The High Season
“So between the time I called and today, it’s…over a month? And you let me think it was missing?” Carole’s tone was icy.
“I kept thinking I’d find it. I was a little crazy. I’d lost my job, I was going to lose my house…”
“Lose your house? Why?”
“Because I’d lost my job,” she said.
Carole looked confused. “But why would you lose your house?”
“Because that’s what happens, sometimes. I just sold it to Adeline Clay.”
“Adeline Clay is going to live in Orient?”
“I’m just here to give you the watch and profoundly apologize for all the worry I caused you.”
Carole pushed the plate away with its stripes of red pepper. “Ruthie, I don’t know what to say. It’s an all’s well that ends well situation, I guess.” She put the watch back in the box and tucked it in her purse. “So where do you think you’ll move? Back to the city?”
The seconds ticked on while Ruthie stared at Carole. The bright, birdlike interest, the frown at the continuing presence of a roasted pepper in her salad, the mask of affability.
“Can we go back to the question?” Ruthie asked. “About why you didn’t stop Mindy? About why you didn’t warn me that Catha was after my job?”
“I told you she wasn’t your friend!”
“That was a little vague, don’t you think? Do you think if I’d known that she was actively trashing my reputation behind my back to everyone who held my future in their hands, I might have done something differently?”
“Well, I don’t know. Isn’t it a moot point?”
“And then why reward her for lying? The committee then handed her my job.

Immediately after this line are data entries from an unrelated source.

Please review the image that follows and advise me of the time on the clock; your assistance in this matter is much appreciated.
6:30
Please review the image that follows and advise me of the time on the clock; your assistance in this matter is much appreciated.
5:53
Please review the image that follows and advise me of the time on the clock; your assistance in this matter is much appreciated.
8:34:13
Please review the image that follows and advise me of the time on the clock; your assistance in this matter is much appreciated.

She’d still have it, if Lark hadn’t come along.”
Carole smiled, a tight, patronizing smile Ruthie had never seen before. “This is turning from an apology into an interrogation.”

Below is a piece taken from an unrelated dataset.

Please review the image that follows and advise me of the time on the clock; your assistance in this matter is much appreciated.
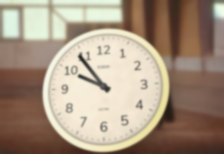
9:54
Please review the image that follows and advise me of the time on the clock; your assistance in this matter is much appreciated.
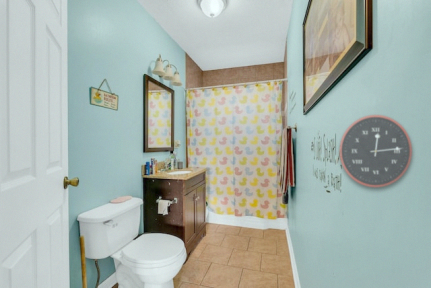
12:14
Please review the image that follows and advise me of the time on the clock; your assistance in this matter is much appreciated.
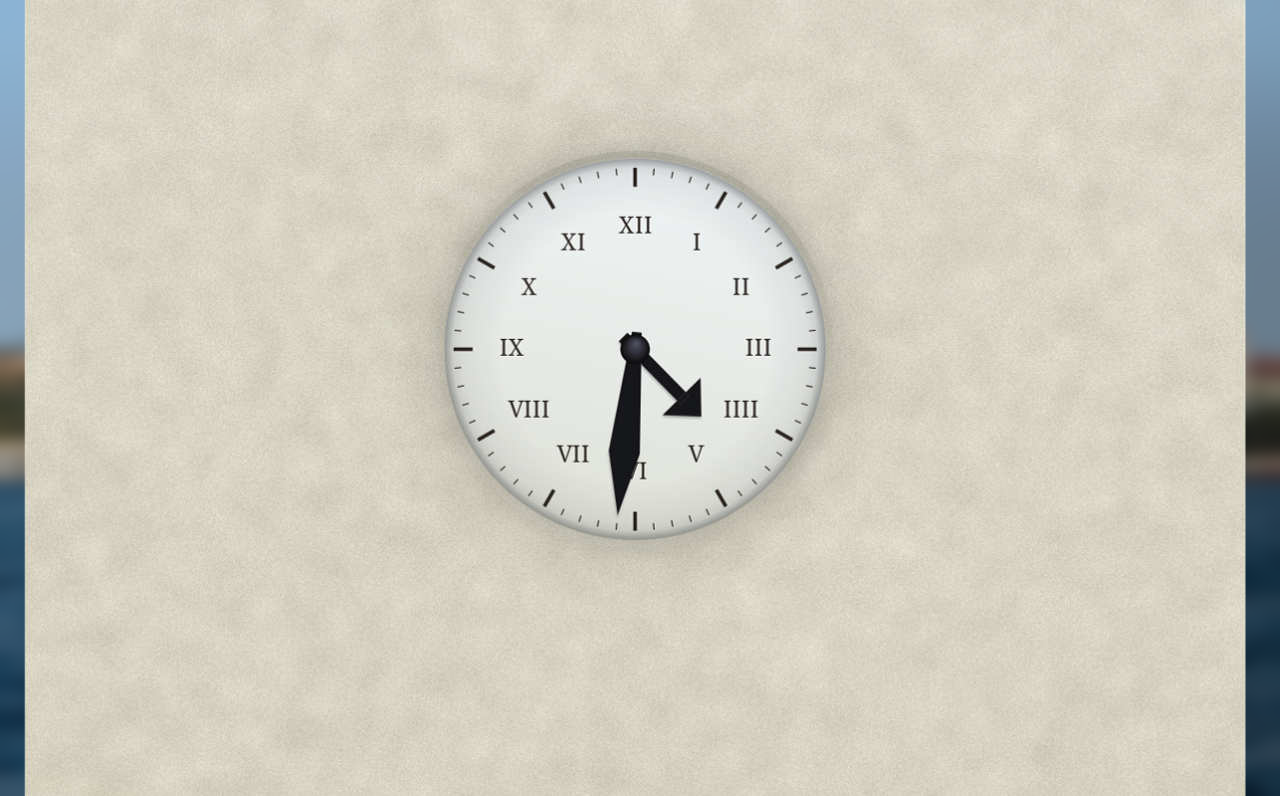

“Imagine this, though,” Ruthie said. “Imagine if everybody who was distressed at what Mindy was doing said it out loud, instead of behind her back.”
“Well, that wouldn’t change her.”
“I’m not talking about changing her. I’m talking about the right thing to do.”

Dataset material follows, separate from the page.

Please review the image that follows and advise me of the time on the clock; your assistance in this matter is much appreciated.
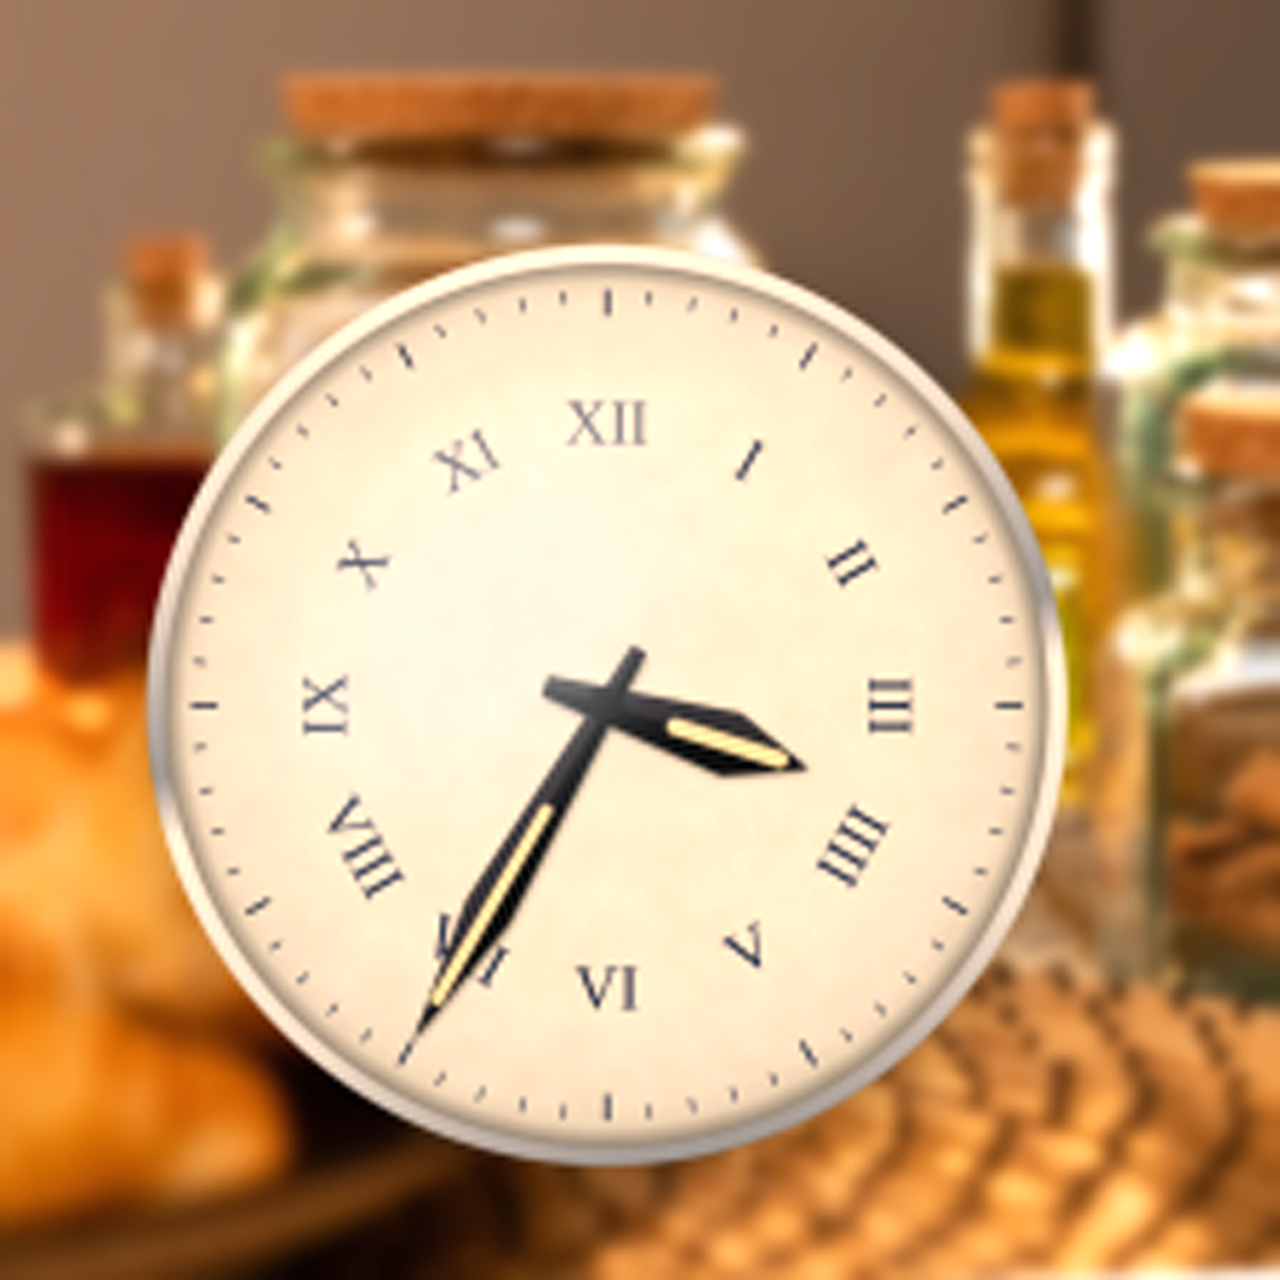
3:35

“I was in the Hebrides! I did everything I could!”
“You didn’t answer my emails for weeks.”
“They told me I shouldn’t contact you until the paper was signed. Listen, I’m all about transparency. It was hard for me.”
“All along, you could have done one thing. One thing simpler than all the rest. You could have told the truth about how you felt. Publicly. You could have stood up and said This is happening and it’s wrong.”
“I don’t know why I’m getting the brunt of your anger, Ruthie,” Carole said. “All this rehashing is so pointless. And I wasn’t even going to mention that Baccarat wineglass that’s missing at the house. Margarita told me about it.”
“I’m not angry anymore,” Ruthie said. “Truly I’m not. I’m just trying to understand how it all happened. Now the Belfry is being run by someone who will change it utterly. I don’t think Lark Mantis cares about schoolchildren and family day.” Ruthie folded her napkin. “But that’s not my concern. My concern is finding another job and a place to live.” She pushed back her chair.
“I’m truly sorry about the watch,” she said. “But now I’m going to do what you did back in July. I’m going to leave you sitting alone. And stick you with the bill.”
67
JEM’S PHONE
From: Jemma Dutton
To: Olivia Freeman
Subject: prepare yourself
Hi it’s me.
This is an apology. The biggest sorry in the world.
I was awful to you. I sucked. I ruined it.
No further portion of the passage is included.